→ TASK STATEMENT
Report how many lines of the data contain the string "Filter". Add nothing.

=======

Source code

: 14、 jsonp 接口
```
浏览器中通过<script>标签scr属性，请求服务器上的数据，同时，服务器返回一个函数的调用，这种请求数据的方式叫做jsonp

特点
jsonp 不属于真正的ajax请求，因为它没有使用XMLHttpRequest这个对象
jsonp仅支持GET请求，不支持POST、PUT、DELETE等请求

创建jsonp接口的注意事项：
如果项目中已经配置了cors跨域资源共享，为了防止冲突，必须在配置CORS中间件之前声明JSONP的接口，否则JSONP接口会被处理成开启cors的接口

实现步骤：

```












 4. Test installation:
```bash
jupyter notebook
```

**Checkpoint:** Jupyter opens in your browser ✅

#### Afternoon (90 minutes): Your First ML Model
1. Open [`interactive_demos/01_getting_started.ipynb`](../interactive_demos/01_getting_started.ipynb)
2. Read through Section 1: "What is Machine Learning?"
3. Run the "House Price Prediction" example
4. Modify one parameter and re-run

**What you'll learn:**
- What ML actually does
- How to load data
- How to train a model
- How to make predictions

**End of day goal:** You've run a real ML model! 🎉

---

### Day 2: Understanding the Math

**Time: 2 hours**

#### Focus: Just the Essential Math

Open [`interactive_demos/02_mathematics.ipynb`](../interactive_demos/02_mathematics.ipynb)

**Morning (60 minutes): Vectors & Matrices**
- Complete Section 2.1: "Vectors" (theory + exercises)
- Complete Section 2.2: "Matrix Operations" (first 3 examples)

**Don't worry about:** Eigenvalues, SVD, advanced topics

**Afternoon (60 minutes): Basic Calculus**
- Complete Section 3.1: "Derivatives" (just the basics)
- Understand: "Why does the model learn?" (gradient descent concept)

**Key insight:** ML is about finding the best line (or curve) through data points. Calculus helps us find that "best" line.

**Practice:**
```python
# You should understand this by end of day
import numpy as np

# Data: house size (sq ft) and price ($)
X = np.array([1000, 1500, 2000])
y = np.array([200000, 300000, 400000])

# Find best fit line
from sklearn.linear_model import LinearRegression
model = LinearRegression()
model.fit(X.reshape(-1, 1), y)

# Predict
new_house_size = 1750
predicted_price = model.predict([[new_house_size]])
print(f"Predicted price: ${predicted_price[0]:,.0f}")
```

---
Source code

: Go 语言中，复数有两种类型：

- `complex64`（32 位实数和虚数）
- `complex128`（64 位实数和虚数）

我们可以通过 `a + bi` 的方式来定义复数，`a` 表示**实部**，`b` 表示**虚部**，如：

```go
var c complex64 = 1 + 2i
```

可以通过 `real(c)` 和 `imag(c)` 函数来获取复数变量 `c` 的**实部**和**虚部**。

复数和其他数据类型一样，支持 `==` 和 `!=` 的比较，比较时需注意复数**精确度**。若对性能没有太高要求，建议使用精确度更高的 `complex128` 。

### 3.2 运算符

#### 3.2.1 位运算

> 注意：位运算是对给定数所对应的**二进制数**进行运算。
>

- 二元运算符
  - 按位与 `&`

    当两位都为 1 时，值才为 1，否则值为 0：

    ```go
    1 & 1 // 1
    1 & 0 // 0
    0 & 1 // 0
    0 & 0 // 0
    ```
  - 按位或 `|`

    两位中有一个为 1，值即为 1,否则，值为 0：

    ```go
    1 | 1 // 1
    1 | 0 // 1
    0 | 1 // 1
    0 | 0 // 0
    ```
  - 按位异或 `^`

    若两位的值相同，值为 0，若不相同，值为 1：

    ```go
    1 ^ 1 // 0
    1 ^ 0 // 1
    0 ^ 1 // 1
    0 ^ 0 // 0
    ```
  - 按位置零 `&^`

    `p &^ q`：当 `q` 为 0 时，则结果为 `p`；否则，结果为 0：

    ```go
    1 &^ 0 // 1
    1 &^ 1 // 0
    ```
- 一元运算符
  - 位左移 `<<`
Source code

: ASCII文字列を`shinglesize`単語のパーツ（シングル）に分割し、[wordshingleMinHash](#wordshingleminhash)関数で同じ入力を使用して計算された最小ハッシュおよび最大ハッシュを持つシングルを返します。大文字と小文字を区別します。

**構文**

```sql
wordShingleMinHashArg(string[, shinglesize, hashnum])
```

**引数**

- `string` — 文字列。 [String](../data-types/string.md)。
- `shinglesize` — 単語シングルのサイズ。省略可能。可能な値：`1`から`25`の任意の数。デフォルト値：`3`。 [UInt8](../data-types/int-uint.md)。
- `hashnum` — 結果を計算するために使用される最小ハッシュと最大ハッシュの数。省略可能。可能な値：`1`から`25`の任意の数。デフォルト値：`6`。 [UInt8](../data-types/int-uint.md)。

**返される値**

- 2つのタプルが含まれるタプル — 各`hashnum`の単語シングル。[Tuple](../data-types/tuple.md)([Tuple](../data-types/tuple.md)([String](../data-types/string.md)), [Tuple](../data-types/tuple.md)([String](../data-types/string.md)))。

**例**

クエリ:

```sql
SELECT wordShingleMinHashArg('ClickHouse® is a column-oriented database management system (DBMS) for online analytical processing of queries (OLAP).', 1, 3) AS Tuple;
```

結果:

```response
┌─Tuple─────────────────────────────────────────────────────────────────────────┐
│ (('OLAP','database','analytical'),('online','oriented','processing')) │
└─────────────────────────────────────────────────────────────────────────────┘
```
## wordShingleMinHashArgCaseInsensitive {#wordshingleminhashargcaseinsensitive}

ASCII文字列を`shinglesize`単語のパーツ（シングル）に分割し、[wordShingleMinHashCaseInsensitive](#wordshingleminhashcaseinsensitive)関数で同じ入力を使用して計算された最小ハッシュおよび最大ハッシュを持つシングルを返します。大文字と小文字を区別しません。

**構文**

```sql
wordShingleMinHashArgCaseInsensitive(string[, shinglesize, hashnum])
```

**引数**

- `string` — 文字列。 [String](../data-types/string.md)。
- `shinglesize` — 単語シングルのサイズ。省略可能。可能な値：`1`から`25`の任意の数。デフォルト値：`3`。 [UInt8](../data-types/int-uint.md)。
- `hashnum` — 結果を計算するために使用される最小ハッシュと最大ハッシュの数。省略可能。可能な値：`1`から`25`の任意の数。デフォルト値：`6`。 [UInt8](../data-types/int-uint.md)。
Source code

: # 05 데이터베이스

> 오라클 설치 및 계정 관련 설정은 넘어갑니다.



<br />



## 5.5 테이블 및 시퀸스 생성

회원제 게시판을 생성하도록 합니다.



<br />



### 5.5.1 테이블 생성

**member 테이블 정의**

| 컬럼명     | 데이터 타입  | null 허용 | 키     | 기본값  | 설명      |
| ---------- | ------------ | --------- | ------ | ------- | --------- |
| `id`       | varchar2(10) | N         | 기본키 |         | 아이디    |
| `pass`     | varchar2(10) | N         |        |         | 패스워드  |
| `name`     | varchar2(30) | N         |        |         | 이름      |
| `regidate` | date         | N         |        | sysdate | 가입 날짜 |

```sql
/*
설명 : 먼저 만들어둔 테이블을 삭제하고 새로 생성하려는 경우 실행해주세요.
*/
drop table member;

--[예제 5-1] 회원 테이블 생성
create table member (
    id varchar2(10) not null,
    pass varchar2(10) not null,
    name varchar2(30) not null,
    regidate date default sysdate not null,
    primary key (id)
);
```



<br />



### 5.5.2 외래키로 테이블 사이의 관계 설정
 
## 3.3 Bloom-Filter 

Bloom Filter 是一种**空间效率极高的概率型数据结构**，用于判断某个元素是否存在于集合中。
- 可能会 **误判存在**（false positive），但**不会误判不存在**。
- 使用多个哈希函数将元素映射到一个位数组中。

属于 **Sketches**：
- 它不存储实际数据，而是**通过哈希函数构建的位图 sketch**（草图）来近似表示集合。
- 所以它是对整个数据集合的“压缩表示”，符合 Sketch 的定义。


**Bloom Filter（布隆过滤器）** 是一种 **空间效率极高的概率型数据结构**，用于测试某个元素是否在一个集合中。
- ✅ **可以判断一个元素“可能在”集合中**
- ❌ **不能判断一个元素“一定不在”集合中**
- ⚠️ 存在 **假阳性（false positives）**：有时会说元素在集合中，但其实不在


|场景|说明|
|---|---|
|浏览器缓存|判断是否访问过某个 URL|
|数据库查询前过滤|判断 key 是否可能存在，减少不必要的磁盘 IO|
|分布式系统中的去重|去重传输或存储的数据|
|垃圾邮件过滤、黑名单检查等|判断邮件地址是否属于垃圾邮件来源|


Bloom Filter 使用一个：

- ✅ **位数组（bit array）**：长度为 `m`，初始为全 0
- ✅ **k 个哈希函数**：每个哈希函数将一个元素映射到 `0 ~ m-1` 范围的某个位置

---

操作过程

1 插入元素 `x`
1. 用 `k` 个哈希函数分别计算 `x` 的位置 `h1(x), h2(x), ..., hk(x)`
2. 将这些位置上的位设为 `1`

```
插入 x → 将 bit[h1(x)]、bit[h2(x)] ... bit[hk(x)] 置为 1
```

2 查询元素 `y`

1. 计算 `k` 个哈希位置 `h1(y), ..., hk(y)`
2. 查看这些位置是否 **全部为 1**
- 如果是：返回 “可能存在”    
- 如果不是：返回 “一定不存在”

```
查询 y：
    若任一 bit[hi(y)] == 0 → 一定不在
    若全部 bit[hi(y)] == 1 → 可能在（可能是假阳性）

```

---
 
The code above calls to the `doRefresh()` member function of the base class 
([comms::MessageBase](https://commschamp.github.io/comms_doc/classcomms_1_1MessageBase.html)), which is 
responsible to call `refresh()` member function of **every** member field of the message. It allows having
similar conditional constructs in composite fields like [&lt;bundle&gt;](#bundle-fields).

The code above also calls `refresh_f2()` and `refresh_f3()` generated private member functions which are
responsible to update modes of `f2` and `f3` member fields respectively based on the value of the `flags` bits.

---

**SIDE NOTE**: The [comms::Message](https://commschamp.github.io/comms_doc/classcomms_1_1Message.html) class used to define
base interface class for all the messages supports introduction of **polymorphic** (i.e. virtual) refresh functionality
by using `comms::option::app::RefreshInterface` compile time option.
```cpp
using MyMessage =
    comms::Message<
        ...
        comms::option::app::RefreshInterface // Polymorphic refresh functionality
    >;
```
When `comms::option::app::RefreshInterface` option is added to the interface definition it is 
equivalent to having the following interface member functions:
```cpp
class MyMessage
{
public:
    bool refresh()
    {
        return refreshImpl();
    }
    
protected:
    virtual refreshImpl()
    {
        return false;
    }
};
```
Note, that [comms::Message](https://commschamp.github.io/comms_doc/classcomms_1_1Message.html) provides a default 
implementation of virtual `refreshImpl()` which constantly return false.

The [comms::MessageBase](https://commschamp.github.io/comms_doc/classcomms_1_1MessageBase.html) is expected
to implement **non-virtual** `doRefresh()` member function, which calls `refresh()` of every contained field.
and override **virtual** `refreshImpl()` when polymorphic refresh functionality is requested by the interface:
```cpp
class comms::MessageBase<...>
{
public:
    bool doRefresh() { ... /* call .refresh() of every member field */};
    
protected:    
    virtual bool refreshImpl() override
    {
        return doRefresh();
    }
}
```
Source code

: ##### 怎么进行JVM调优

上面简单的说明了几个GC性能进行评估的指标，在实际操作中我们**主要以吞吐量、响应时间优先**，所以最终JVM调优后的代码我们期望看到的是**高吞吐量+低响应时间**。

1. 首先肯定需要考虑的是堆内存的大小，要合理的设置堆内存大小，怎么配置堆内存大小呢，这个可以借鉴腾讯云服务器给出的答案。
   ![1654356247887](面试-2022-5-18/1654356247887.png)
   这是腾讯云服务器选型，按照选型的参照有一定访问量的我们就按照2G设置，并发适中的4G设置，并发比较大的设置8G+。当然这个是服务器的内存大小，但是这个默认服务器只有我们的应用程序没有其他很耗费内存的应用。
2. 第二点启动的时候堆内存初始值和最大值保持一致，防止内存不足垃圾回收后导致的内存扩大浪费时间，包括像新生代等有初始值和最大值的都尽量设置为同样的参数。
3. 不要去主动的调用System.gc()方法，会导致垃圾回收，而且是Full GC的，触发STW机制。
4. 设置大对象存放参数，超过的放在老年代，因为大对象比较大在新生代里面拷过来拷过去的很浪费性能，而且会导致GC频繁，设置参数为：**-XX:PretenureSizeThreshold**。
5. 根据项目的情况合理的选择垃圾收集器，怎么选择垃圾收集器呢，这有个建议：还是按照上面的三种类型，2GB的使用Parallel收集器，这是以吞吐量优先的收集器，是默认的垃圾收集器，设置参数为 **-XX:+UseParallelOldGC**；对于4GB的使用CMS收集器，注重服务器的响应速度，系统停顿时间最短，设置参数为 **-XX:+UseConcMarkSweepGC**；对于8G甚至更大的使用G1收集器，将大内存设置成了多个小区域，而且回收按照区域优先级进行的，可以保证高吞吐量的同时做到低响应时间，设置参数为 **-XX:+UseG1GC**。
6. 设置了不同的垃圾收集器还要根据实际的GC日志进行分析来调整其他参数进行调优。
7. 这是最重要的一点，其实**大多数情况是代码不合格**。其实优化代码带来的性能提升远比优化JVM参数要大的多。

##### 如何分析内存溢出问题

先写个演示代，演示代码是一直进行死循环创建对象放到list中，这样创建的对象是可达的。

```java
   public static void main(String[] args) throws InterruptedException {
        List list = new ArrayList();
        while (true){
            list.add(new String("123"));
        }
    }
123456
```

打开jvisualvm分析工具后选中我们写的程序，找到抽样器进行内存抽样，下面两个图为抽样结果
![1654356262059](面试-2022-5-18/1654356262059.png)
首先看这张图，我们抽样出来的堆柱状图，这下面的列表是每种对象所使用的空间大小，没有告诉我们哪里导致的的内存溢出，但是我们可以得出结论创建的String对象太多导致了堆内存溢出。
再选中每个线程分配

=======

→ EXERCISE SOLUTION
4